Profile Module
username_cleaner
def username_cleaner(username: str) -> str
Strips @ symbol from a username.
Example:
@dgnsrekt -> dgnsrekt
Arguments:
username
- username with @ symbol to remove.
Returns:
Username with @ symbol stripped.
link_parser
def link_parser(element: HTML) -> str
Gets the first link from an html element
Used for the profiles website, photo and banner links.
Arguments:
element
- HTML element with a link to parse.
Returns:
First link from a collection of links.
parse_user_id_from_banner
def parse_user_id_from_banner(banner_url: str) -> str
Parses the users id from the users banner photo url.
The user id can only be parsed from the banner photos url.
Example:
/pic/profile_banners%2F2474416796%2F1600567028%2F1500x500 -> 2474416796
^ ^
| |
----------
user id section in banner link
Arguments:
banner_url
- URL of the profiles banner photo.
Returns:
The target profiles user id.
stat_cleaner
def stat_cleaner(stat: str) -> int
Cleans and converts single stat.
Used for the tweets, followers, following, and likes count sections.
Arguments:
stat
- Stat to be cleaned.
Returns:
A stat with commas removed and converted to int.
profile_parser
def profile_parser(elements: Dict) -> Dict
Converts parsed sections to text.
Cleans and processes a dictionary of gathered html elements.
Arguments:
elements
- Elements prepared to clean and convert.
Returns:
A dictionary of element sections cleaned and converted to their finalized types.
html_parser
def html_parser(html: HTML) -> Dict
Parses HTML element into individual sections
Given an html element the html_parser will search for each profile section using CSS selectors. All parsed html elements are gathered into a dictionary and returned.
Arguments:
html
- HTML element from a successful nitter profile scraped response.
Returns:
A dictionary of found elements from the parsed sections.
get_profile
def get_profile(username: str, not_found_ok: bool = False, address: str = "https://nitter.net") -> Optional[Profile]
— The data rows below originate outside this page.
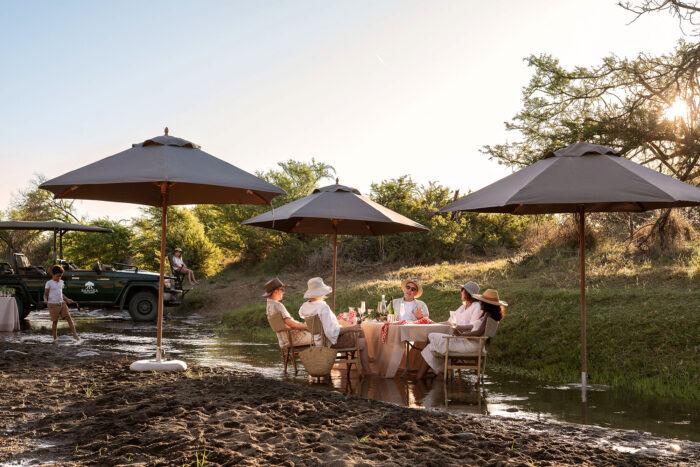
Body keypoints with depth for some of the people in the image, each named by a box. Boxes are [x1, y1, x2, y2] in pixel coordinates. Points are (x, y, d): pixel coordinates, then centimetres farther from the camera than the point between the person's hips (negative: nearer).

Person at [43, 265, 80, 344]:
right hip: (53, 304, -5)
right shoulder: (49, 283, -5)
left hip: (62, 303, 5)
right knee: (55, 321, 0)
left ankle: (75, 334, -9)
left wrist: (67, 299, 9)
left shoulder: (61, 282, 12)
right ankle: (55, 339, 10)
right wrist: (45, 300, -22)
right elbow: (45, 294, -2)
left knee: (68, 318, -7)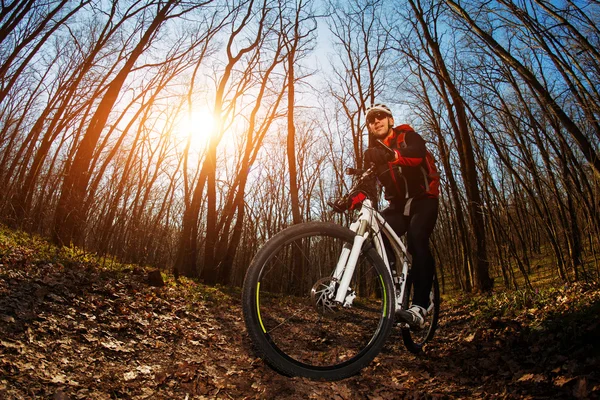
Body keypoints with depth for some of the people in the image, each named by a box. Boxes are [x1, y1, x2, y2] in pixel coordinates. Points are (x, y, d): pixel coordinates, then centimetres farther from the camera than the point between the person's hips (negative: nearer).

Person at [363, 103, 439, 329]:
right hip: (398, 205, 5)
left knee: (416, 240, -30)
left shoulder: (406, 135, -7)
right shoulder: (373, 152, 6)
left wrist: (392, 156, -55)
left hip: (423, 200, -4)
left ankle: (419, 306, -29)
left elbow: (418, 153, -32)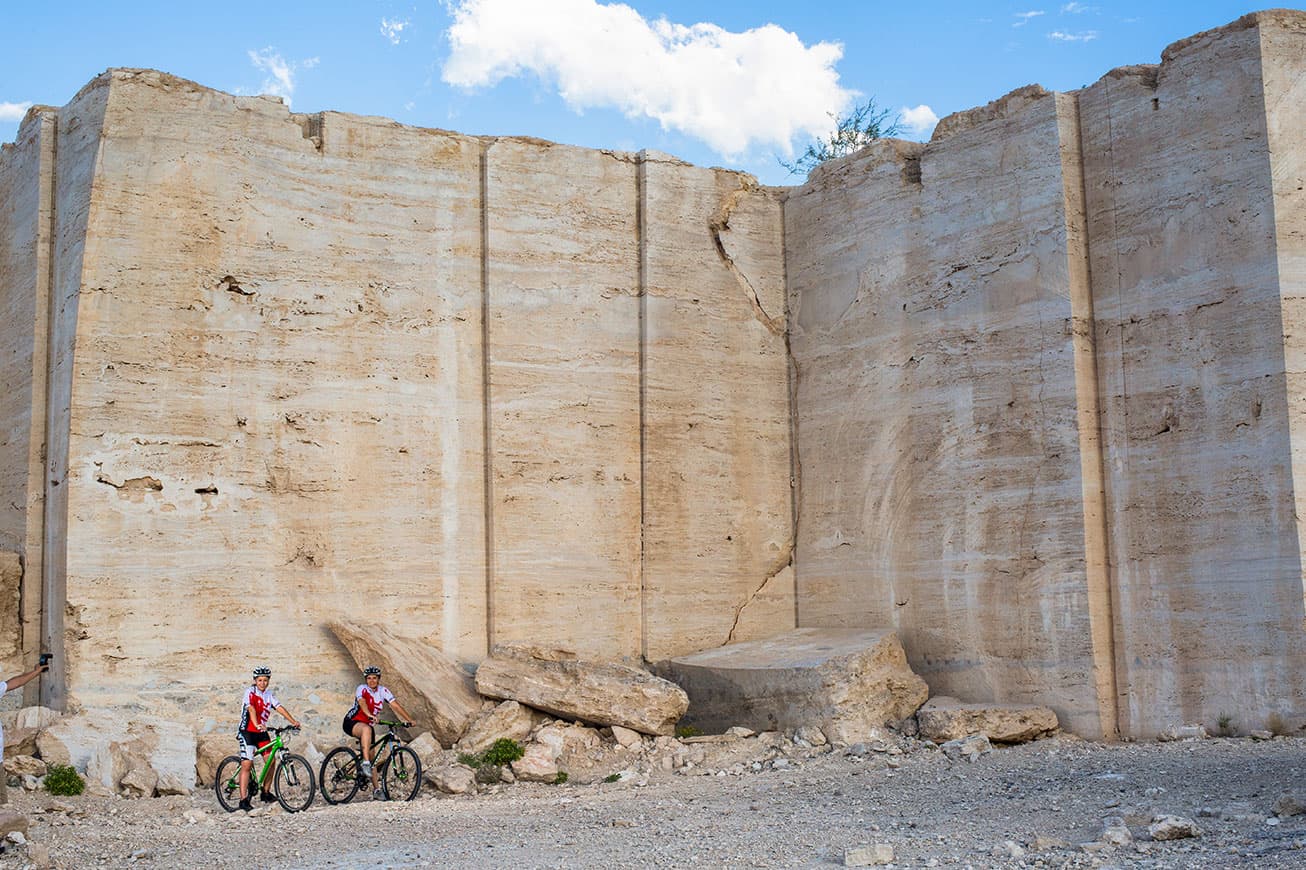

Scrapes nitter for the target users profile information.
Arguments:
username
- The target profiles username.not_found_ok
- If not_found_ok is false (the default), a ValueError is raised if the target profile doesn't exist. If not_found_ok is true, None will be returned instead.address
- The address to scrape profile data from. The default scrape location is 'https://nitter.net' which should be used as a backup. This value will normally be replaced by the address of a local docker container instance of nitter.
Returns:
Profile object if successfully scraped, otherwise None.
Raises:
ValueError
- If the target profile does not exist and the not_found_ok argument is false.